YOUR ASSIGNMENT – The lines to copy are those in the listing that hold the word "size".

PROVIDED MATERIAL –
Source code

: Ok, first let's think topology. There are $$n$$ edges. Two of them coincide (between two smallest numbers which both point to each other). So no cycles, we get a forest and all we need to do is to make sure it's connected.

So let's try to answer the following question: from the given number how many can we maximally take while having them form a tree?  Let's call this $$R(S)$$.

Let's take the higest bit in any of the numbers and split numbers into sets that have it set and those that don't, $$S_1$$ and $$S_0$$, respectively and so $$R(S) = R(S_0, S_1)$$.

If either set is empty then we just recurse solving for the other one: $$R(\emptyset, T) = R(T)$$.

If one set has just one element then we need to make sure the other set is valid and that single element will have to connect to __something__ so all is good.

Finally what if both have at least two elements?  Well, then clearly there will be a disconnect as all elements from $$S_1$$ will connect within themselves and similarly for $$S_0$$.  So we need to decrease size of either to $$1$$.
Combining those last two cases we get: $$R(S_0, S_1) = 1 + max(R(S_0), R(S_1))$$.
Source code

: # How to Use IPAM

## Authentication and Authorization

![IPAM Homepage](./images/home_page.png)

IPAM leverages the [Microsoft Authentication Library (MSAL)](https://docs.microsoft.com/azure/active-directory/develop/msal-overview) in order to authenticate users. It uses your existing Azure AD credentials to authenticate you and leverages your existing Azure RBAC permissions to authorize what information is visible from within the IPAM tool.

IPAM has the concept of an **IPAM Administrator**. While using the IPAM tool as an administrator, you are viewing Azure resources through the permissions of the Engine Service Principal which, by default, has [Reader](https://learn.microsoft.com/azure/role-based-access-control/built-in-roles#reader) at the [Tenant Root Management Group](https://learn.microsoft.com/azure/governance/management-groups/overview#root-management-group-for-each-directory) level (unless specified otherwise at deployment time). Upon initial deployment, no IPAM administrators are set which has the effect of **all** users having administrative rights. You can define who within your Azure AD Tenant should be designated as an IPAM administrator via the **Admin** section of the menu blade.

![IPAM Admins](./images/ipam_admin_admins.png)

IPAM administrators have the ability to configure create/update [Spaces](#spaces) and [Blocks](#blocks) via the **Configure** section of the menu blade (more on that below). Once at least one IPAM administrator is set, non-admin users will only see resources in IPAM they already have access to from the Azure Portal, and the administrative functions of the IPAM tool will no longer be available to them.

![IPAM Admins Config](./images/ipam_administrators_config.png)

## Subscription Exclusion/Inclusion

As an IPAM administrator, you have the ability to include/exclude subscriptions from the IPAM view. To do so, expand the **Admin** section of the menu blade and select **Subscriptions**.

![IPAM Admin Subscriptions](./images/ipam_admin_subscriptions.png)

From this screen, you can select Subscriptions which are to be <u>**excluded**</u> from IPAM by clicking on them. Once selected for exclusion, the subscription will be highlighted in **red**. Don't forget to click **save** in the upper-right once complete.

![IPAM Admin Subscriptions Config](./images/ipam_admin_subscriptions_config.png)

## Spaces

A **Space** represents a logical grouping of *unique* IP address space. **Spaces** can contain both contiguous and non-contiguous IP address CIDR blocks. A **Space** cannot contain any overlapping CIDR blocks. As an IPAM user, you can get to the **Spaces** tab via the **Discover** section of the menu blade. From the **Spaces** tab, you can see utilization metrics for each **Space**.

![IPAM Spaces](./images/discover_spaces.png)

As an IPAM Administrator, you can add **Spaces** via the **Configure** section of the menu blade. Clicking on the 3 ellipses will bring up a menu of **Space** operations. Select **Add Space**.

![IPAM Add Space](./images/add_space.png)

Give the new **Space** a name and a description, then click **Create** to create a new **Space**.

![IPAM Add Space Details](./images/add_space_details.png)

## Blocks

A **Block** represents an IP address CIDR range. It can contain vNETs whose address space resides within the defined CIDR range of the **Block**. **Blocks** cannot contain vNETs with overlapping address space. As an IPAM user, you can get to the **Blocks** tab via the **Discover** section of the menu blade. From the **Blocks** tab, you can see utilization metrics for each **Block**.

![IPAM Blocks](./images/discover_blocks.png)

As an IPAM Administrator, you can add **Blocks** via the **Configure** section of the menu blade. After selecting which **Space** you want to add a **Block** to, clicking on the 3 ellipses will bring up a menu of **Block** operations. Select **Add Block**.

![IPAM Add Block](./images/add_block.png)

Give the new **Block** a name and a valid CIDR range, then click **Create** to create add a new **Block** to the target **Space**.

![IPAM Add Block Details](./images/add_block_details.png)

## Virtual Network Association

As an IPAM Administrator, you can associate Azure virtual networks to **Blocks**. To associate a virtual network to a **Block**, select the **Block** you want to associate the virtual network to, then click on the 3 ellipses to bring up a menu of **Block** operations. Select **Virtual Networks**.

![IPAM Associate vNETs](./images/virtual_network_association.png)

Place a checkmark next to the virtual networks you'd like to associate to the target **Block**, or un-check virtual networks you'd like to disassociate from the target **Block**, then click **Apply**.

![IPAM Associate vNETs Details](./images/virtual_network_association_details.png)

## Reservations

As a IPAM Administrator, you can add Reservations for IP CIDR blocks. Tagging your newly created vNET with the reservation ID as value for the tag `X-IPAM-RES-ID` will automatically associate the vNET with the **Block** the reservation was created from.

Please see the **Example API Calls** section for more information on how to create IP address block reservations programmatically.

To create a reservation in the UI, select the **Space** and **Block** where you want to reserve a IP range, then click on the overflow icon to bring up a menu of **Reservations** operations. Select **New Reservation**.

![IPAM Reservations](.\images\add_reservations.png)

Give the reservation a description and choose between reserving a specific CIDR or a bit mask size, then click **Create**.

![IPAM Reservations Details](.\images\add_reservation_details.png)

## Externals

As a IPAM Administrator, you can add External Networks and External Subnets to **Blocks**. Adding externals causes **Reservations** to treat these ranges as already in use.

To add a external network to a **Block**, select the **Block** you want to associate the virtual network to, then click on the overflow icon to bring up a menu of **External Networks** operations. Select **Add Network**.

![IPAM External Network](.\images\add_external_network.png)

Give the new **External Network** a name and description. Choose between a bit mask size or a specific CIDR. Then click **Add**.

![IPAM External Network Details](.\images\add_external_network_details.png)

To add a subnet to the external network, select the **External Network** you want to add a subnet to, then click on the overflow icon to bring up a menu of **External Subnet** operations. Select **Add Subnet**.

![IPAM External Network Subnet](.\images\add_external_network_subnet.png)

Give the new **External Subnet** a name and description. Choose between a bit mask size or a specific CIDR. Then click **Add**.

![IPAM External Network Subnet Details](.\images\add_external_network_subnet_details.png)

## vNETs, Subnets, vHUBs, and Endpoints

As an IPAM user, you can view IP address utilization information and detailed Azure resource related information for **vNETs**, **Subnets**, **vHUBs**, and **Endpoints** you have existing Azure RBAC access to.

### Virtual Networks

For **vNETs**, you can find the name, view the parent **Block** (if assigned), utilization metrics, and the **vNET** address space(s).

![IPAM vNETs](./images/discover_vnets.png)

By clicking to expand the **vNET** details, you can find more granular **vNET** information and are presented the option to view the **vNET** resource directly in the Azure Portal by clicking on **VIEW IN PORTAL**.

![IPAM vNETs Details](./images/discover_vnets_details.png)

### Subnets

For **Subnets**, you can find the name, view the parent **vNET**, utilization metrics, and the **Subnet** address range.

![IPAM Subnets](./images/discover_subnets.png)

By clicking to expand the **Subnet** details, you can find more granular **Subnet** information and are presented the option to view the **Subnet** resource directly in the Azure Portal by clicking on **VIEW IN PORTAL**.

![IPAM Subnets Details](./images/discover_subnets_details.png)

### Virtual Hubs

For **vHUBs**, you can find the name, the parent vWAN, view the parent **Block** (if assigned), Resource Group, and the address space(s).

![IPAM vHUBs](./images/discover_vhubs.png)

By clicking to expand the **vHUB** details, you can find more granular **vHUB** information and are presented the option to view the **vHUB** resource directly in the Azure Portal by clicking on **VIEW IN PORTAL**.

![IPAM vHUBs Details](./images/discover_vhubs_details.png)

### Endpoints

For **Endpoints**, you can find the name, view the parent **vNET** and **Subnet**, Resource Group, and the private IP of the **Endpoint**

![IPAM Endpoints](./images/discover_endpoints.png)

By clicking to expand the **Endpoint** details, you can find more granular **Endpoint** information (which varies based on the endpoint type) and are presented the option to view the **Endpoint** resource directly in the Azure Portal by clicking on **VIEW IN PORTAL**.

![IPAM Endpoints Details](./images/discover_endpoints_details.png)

TASK OUTPUT –
Finally what if both have at least two elements?  Well, then clearly there will be a disconnect as all elements from $$S_1$$ will connect within themselves and similarly for $$S_0$$.  So we need to decrease size of either to $$1$$.
Give the reservation a description and choose between reserving a specific CIDR or a bit mask size, then click **Create**.
Give the new **External Network** a name and description. Choose between a bit mask size or a specific CIDR. Then click **Add**.
Give the new **External Subnet** a name and description. Choose between a bit mask size or a specific CIDR. Then click **Add**.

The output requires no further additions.